> YOUR INSTRUCTIONS
Down to the last line, set down the material below exactly, excluding pictures.

> INFORMATION PROVIDED

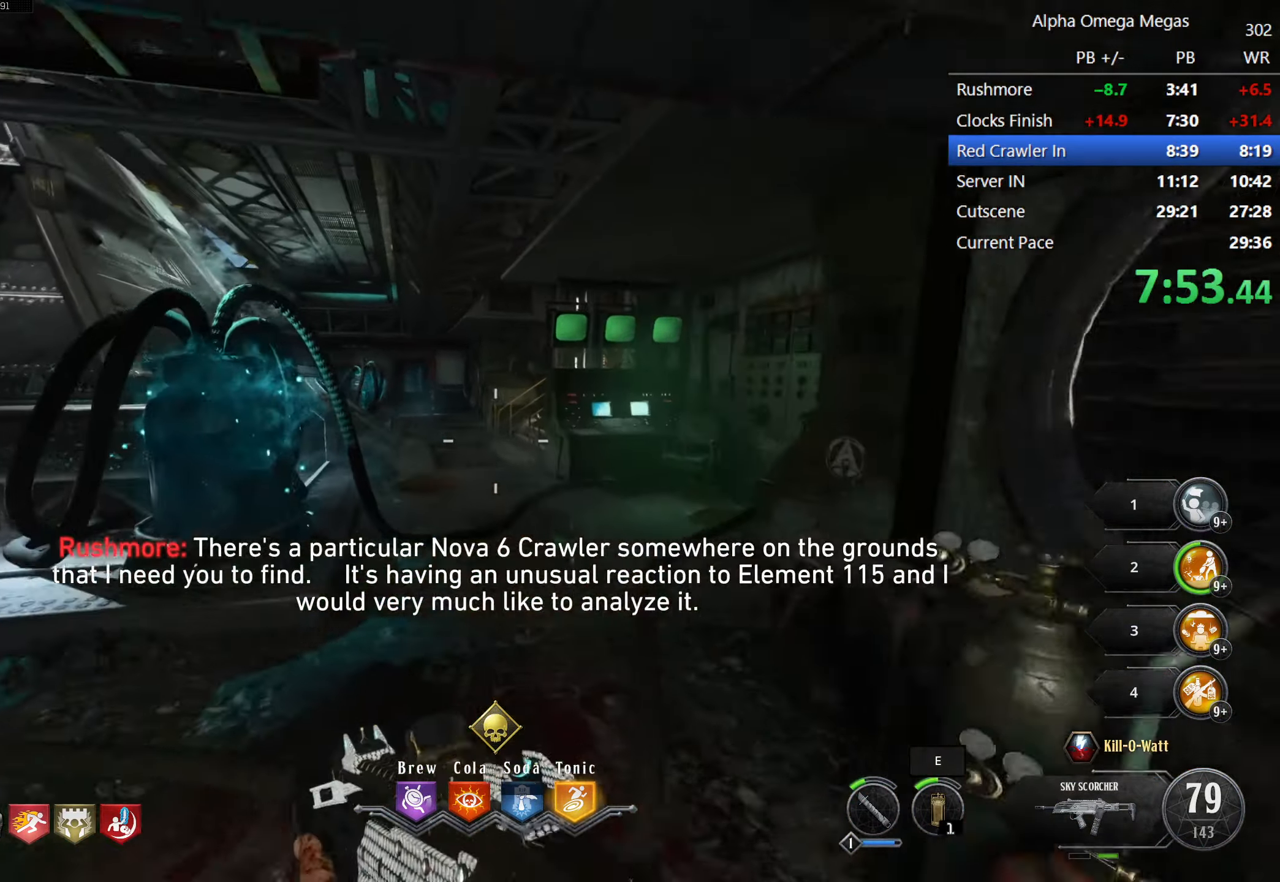
{"keys": ["shift", "w"], "mouse": [], "events": [[17, "d", "up"]]}
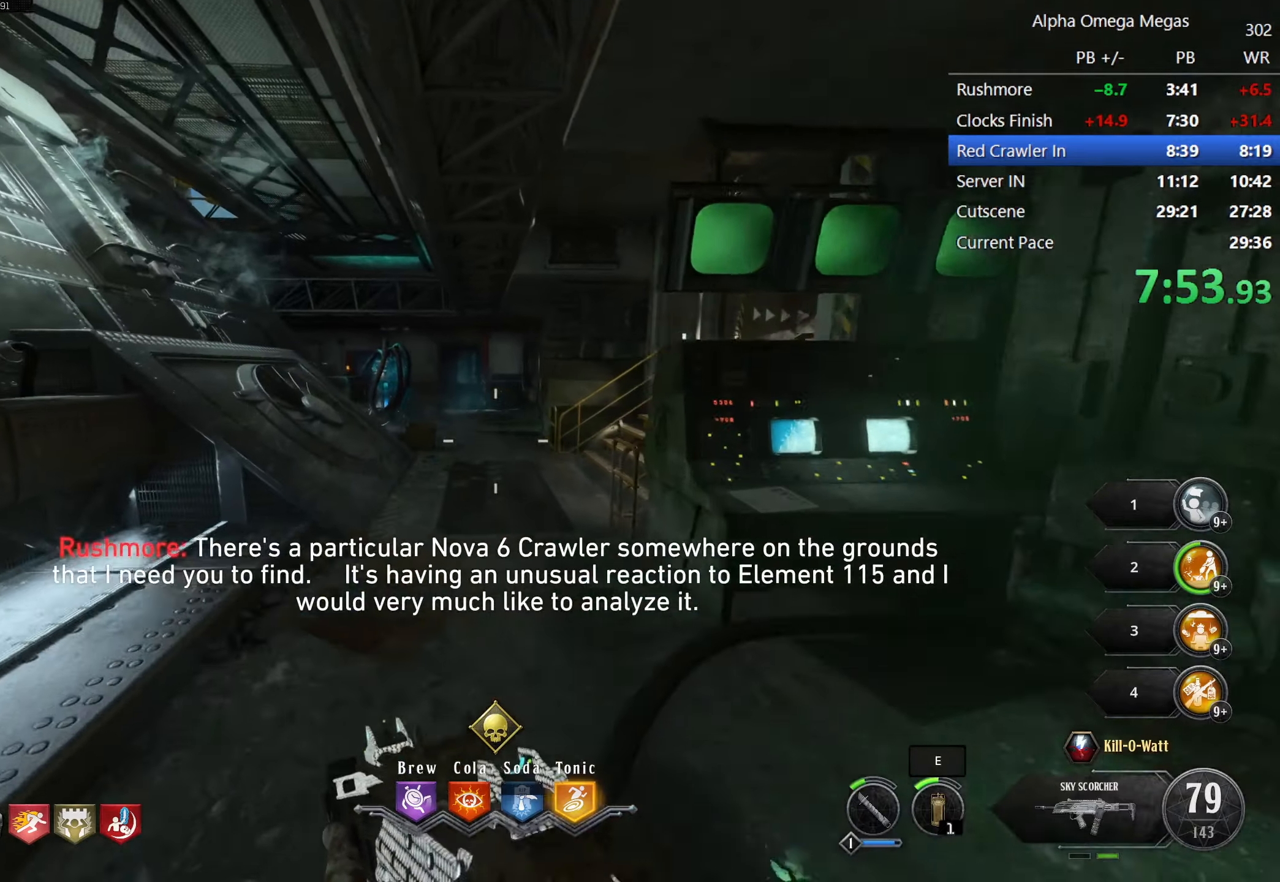
{"keys": ["shift", "w"], "mouse": [], "events": [[83, "a", "down"], [83, "space", "down"], [233, "space", "up"], [250, "a", "up"]]}
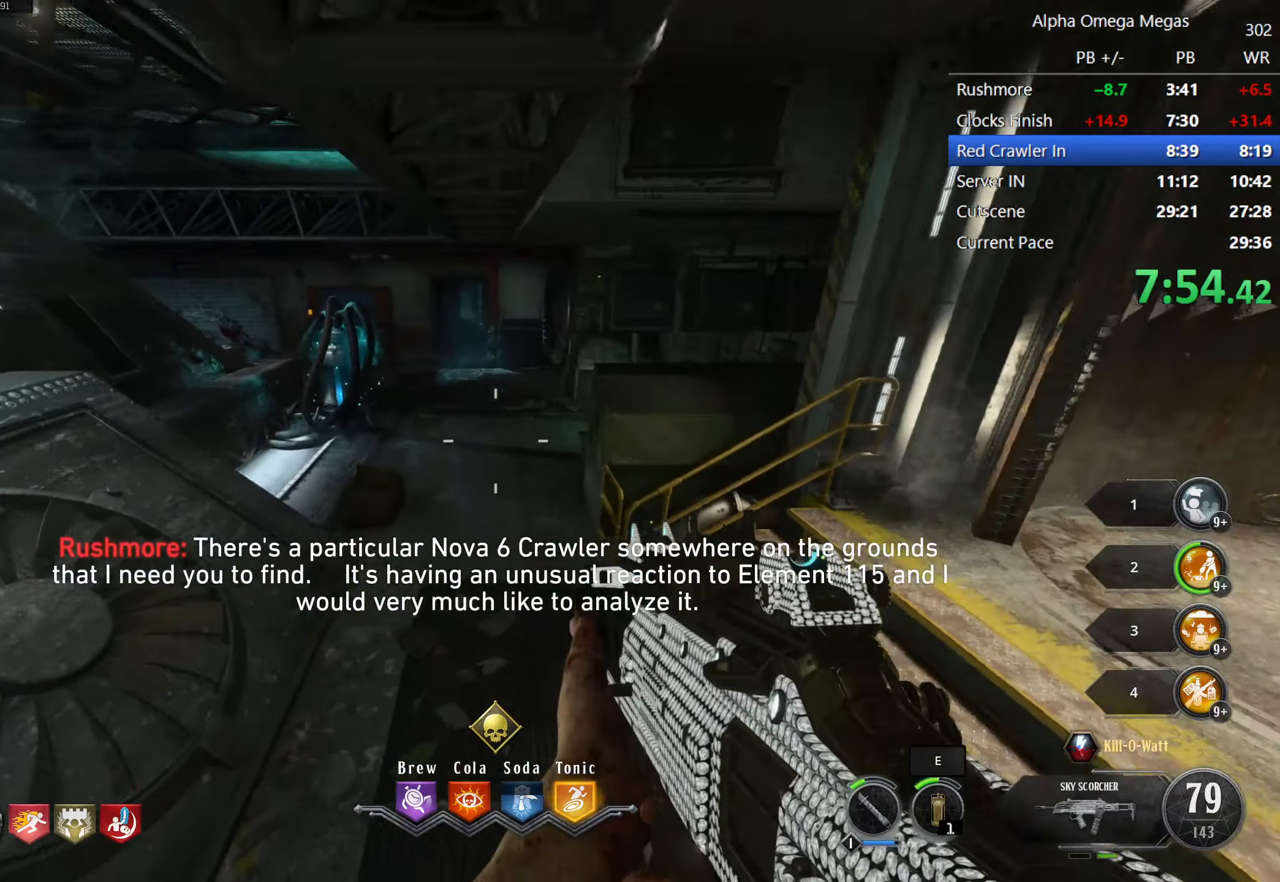
{"keys": ["shift", "w"], "mouse": [], "events": [[200, "a", "down"], [383, "space", "down"], [433, "a", "up"], [483, "space", "up"]]}
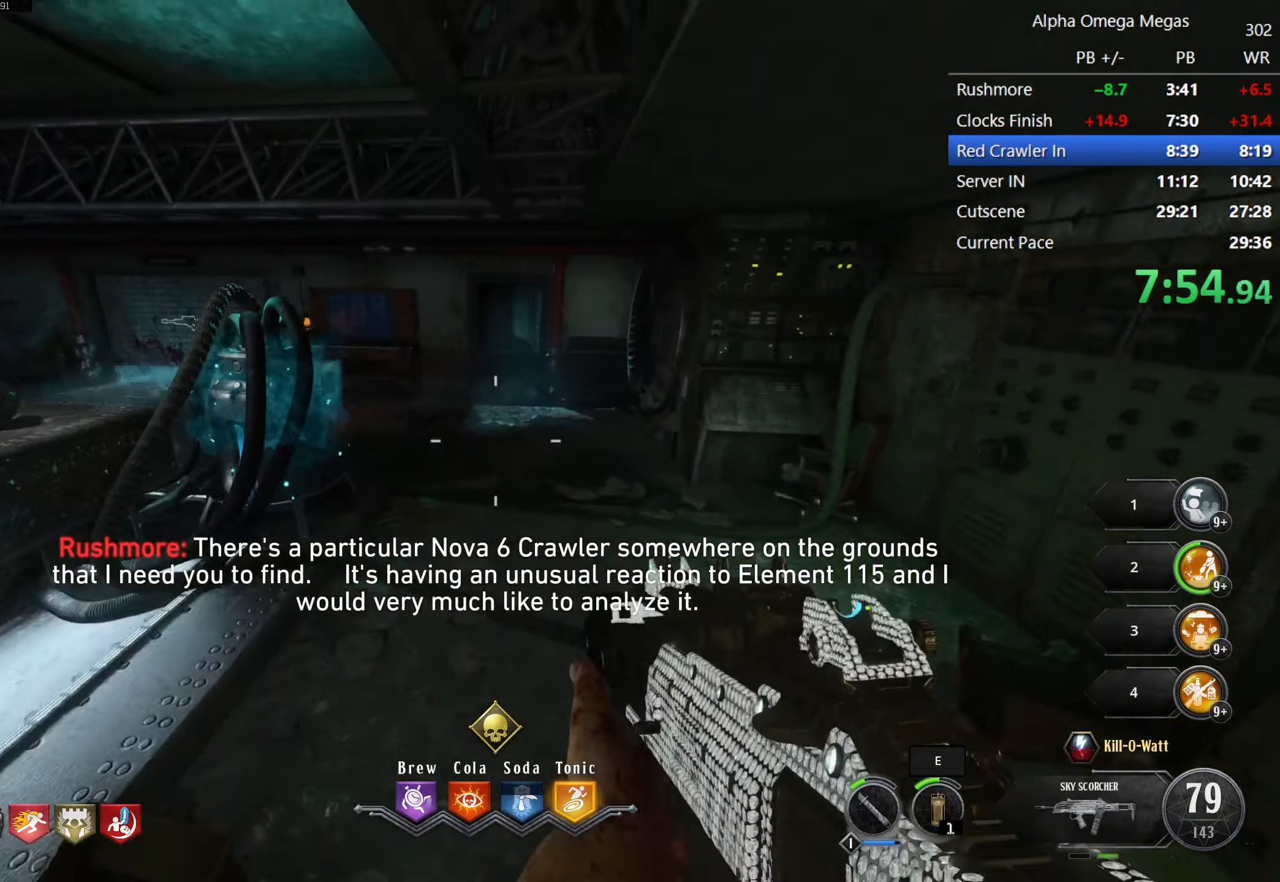
{"keys": ["shift", "w"], "mouse": [], "events": [[216, "a", "down"], [500, "a", "up"]]}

> ANSWER SECTION
{"keys": ["shift", "w"], "mouse": [], "events": [[17, "d", "up"]]}
{"keys": ["shift", "w"], "mouse": [], "events": [[83, "a", "down"], [83, "space", "down"], [233, "space", "up"], [250, "a", "up"]]}
{"keys": ["shift", "w"], "mouse": [], "events": [[200, "a", "down"], [383, "space", "down"], [433, "a", "up"], [483, "space", "up"]]}
{"keys": ["shift", "w"], "mouse": [], "events": [[216, "a", "down"], [500, "a", "up"]]}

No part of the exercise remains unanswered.